Blushingm · 02/11/2025 10:48

You do know that CHATGPT isn’t always right don’t you?

ainsleysanob · 02/11/2025 10:49

Erm. No.

PermanentTemporary · 02/11/2025 10:49

NI contributions now pay for current budget so very risky for current income if a lot of people simply stop contributing.

Fair to use chatGPT to run some numbers and play with ideas - I hope the government are doing it - but extremely wary about its predictions of political reactions!

Why not become an MP?

OwnGravityField · 02/11/2025 10:50

columnatedruinsdomino · 02/11/2025 10:48

Why stop at pensions. If you’re means testing old people why not millionaires who claim free childcare places as well?

Millionaires can’t get free childcare. The 30hour entitlement is means tested.

OP posts:
SugarandSpiceandAllThingsNaice · 02/11/2025 10:50

I’ve paid voluntary NICs, so where is my refund?
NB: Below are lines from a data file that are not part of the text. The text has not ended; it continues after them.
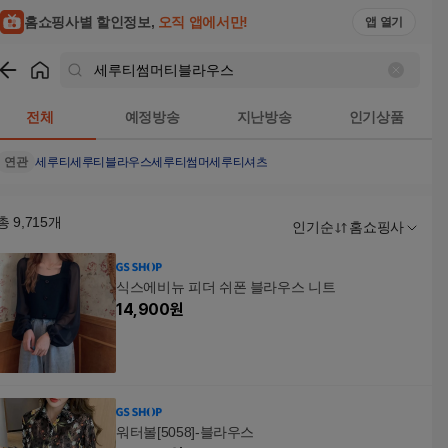
홈쇼핑사별 할인정보,
오직 앱에서만!
앱 열기
쇼핑
세루티썸머티블라우스
검색결과
전체
예정방송
지난방송
인기상품
연관
세루티
세루티블라우스
세루티썸머
세루티셔츠
총
9,715
개
인기순
홈쇼핑사
식스에비뉴 피더 쉬폰 블라우스 니트
14,900
원
워터볼[5058]-블라우스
RhaenysRocks · 02/11/2025 10:51

I get what you're saying but as pp said, why would people bother saving more into private pensions if it means having the state benefit reduces? Same as the resentment felt by those who have to sell their very hard won assets to find a bed in a nursing home when Betty next door didn't bother and had the exact same provision.
I do think that we need to look at a much longer term change...the boomer generation are now staring to be replaced by Gen X who haven't benefitted quite so much from house price rises but we've mostly all spent decades now paying in...and I know it's not an individual pension pot and such but it would still garner opposition. If there could be a cross party agreement for a long term plan that will kick in twenty or thirty years time so only the youngest current workers would be affected but have decades to plan, then I think it might be more feasible.
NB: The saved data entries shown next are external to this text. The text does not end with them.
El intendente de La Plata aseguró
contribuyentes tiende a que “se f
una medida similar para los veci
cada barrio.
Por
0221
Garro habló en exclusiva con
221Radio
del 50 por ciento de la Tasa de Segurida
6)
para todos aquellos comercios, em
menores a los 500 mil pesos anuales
OwnGravityField · 02/11/2025 10:51

Blushingm · 02/11/2025 10:48

You do know that CHATGPT isn’t always right don’t you?

Yes, I do know this. On stats though, tends to be fairly accurate. I do have to add challenge.

OP posts:
ChocolateBoxCottage · 02/11/2025 10:51

I have kids with ehcps. I could tell them how to make my LA massive savings without cutting any provision. My MP won't even meet with me.

Ie if it's not sexy vote winning idea no one cares.

In my case my LA don't know if they have service level agreement software. They had a call with Ofsted and senior managers didn't know why they don't follow legal deadlines and said this in front of the Ofsted inspector.

They are happy paying the fines / compensation. Go figure.